11. The saccharification device according to claim 10, wherein the first separating part, the second separating part, and the third separating part separate the sugar solution and the residue by sedimentation in the first reaction tank, the second reaction tank, and the third reaction tank respectively.

12. The saccharification device according to claim 6, wherein a ratio of lignin contained in the biomass is 10% or less.

13. The saccharification device according to claim 9, wherein a ratio of lignin contained in the biomass is 10% or less.

14. A saccharification device for producing a sugar solution comprising:

two reaction tanks in each of which a saccharifying enzyme and a cellulose-based biomass are mixed in an aqueous solution and a saccharification of the biomass is caused by the saccharifying enzyme;

a biomass supply part to supply the biomass into the reaction tanks;

a first enzyme supply part to supply the saccharifying enzyme into the reaction tanks;

an additive water supply part to supply additive water into one reaction tank out of the two reaction tanks;

a first separating part to perform solid-liquid separation of a reaction solution generated by the reaction between the biomass and the saccharifying enzyme in the one reaction tank to obtain a sugar solution and a residue;

a first transfer part to transfer the sugar solution separated by the first separating part to the other reaction tank out of the two reaction tanks; and

a control part that outputs a control signal so that the first reaction step is performed in the one reaction tank, the sugar solution obtained from the first separating part is next supplied to the other reaction tank, thereafter the additive water and cellulose-based biomass not having undergone the saccharification are supplied into the reaction tank storing the residue and the reaction tank storing the sugar solution respectively, and the second reaction step and the third reaction step are performed in the two reaction tanks respectively.

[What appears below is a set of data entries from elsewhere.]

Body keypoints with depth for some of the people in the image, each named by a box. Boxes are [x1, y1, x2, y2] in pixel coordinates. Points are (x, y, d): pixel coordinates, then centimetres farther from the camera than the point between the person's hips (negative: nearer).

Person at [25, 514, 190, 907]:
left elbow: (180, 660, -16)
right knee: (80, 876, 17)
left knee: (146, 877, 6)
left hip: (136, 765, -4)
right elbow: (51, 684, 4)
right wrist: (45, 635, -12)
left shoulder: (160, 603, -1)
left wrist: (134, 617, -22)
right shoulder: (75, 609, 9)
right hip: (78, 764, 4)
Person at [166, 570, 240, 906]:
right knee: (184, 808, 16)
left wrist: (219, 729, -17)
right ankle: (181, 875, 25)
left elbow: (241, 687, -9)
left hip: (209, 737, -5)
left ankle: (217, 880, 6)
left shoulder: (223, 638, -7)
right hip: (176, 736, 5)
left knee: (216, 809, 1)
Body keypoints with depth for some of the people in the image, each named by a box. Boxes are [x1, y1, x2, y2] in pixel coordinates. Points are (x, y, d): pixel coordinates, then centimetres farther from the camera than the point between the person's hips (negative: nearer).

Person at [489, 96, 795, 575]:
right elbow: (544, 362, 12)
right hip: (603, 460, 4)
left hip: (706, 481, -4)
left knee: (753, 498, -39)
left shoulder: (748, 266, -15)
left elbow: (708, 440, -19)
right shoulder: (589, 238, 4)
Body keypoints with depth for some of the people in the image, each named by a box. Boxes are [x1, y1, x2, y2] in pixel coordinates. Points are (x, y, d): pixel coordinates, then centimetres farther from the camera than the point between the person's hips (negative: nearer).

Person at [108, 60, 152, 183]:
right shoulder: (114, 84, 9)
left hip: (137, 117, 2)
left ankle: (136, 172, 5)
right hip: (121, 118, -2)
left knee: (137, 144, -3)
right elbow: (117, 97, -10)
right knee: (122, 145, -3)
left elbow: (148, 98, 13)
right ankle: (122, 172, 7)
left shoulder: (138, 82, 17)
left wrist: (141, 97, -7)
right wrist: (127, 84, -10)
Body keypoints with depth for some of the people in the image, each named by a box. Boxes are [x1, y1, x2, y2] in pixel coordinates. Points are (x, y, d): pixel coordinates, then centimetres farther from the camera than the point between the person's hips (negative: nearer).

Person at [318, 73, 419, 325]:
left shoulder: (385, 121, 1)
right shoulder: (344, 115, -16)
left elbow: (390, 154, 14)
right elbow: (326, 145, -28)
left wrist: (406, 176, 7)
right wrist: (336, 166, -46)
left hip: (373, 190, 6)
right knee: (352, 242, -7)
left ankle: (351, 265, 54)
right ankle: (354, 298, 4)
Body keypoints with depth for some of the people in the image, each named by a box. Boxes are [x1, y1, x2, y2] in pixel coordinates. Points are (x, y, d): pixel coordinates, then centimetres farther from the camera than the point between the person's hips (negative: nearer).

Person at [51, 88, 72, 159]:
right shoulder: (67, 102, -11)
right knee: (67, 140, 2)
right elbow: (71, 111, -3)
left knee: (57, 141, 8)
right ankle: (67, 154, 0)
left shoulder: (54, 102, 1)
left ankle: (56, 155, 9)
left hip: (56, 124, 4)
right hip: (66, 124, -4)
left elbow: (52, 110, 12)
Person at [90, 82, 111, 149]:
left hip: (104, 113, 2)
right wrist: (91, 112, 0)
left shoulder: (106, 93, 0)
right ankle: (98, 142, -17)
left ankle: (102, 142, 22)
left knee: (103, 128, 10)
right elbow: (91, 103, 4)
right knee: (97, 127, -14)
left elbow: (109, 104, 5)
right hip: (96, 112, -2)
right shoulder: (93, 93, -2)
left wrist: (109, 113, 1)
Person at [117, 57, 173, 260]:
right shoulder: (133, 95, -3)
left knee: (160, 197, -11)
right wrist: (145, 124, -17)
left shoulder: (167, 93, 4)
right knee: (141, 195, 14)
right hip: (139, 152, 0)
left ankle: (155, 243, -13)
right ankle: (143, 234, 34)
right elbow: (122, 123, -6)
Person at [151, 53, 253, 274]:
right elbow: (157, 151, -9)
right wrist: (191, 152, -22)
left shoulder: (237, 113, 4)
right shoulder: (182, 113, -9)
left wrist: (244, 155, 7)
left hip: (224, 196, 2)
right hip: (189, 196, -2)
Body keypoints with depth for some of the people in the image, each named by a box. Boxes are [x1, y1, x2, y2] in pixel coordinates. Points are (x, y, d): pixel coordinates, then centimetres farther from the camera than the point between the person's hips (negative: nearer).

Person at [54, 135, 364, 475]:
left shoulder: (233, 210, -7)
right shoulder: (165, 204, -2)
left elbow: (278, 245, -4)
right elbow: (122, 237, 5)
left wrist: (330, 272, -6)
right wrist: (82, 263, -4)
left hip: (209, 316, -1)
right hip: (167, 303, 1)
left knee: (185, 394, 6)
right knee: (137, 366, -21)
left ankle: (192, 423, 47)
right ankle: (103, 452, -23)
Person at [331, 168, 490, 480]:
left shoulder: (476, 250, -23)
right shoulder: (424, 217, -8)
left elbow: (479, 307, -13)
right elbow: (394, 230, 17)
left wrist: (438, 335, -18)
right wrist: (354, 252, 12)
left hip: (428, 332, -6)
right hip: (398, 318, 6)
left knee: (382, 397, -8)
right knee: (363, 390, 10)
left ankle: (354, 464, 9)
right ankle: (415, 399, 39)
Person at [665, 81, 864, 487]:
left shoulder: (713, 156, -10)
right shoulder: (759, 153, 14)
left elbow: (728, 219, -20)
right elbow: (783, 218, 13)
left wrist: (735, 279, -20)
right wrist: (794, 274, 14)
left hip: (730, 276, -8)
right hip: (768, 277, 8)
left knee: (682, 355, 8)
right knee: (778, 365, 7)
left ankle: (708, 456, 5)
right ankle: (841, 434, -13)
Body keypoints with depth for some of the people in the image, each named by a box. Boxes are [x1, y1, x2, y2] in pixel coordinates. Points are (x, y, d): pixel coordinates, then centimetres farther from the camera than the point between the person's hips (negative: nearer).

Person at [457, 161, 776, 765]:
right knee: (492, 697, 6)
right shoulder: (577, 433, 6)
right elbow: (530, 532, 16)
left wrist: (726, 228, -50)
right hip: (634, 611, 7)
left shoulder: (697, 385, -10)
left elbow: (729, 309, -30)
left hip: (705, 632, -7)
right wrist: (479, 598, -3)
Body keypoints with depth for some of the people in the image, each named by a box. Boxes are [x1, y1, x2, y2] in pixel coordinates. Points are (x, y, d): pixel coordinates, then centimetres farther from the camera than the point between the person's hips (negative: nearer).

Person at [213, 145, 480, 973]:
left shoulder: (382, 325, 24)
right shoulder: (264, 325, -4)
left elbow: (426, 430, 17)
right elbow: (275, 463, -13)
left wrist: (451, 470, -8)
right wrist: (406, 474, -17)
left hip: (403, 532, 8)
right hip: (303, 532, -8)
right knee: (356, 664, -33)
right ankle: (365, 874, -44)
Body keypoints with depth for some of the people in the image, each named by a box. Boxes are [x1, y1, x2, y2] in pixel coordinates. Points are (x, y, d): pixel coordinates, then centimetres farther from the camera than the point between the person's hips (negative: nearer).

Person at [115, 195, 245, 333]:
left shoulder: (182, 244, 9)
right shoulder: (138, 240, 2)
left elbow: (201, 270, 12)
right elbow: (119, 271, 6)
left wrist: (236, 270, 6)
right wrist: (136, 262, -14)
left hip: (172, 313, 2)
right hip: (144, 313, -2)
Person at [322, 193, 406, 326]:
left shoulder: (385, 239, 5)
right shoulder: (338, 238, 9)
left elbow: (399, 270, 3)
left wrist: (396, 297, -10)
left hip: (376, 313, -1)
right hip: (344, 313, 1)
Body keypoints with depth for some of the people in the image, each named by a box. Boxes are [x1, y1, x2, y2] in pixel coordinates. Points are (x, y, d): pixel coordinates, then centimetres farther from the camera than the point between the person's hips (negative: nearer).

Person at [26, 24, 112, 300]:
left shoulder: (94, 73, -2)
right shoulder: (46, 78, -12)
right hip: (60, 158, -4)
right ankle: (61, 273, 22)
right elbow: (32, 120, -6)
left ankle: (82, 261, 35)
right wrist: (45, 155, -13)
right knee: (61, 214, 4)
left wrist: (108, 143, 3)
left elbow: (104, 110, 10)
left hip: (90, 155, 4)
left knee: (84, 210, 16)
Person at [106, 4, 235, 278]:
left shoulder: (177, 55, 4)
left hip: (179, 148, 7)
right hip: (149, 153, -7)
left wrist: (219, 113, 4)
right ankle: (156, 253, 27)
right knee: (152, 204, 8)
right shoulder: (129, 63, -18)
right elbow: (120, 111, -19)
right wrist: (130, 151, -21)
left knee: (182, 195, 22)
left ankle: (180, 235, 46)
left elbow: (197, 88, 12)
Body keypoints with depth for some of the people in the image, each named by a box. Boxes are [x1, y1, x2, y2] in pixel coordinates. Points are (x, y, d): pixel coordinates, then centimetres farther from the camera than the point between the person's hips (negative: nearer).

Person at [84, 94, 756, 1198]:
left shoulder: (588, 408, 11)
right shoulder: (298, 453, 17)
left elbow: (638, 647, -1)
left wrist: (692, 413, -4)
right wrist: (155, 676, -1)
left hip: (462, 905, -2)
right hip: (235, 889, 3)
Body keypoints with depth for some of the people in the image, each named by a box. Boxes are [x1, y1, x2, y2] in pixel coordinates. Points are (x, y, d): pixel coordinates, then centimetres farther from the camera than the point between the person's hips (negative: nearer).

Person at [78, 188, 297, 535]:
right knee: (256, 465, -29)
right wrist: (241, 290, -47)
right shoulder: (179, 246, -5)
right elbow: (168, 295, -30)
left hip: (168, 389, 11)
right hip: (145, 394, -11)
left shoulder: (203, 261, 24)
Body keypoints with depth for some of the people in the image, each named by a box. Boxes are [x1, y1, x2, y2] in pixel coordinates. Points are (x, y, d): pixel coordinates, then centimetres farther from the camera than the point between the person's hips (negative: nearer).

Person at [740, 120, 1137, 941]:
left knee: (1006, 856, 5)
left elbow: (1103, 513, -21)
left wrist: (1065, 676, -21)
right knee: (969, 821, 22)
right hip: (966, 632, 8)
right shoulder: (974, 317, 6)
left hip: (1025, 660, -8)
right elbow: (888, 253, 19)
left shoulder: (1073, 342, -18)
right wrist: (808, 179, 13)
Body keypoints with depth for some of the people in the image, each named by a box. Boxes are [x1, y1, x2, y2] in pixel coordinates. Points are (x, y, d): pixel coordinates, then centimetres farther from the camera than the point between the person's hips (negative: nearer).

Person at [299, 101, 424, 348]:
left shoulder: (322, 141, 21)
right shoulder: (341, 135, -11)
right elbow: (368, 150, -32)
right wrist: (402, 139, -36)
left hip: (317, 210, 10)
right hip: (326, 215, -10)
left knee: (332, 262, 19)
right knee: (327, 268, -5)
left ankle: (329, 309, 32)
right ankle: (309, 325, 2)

15. A saccharification device for producing a sugar solution comprising:

a first reaction tank, a second reaction tank, and a third reaction tank in each of which a saccharifying enzyme and the cellulose-based biomass are mixed in an aqueous solution and a saccharification of the biomass is caused by the saccharifying enzyme;

biomass supply parts to supply the biomass to the first reaction tank and the third reaction tank respectively;

an enzyme supply part to supply the saccharifying enzyme into the first reaction tank;

an additive water supply part to supply additive water into the second reaction tank;

a first separating part to perform solid-liquid separation of a reaction solution obtained by the reaction between the saccharifying enzyme and the biomass in the first reaction tank to obtain a sugar solution and a residue;

a first sugar solution supply part and a first residue supply part to supply the sugar solution and the residue separated by the first separating part to the third reaction tank and the second reaction tank respectively; and

a control part that outputs a control signal so that the first reaction step is performed in the first reaction tank, next, the residue and the sugar solution are separated by the first separating part from the reaction solution obtained in the first reaction tank, the residue and the sugar solution are supplied to the second reaction tank and the third reaction tank respectively, and thereafter, the additive water and cellulose-based biomass not having undergone the saccharification are supplied to the second reaction tank and the third reaction tank respectively, and the second reaction step and the third reaction step are performed in the reaction tanks respectively.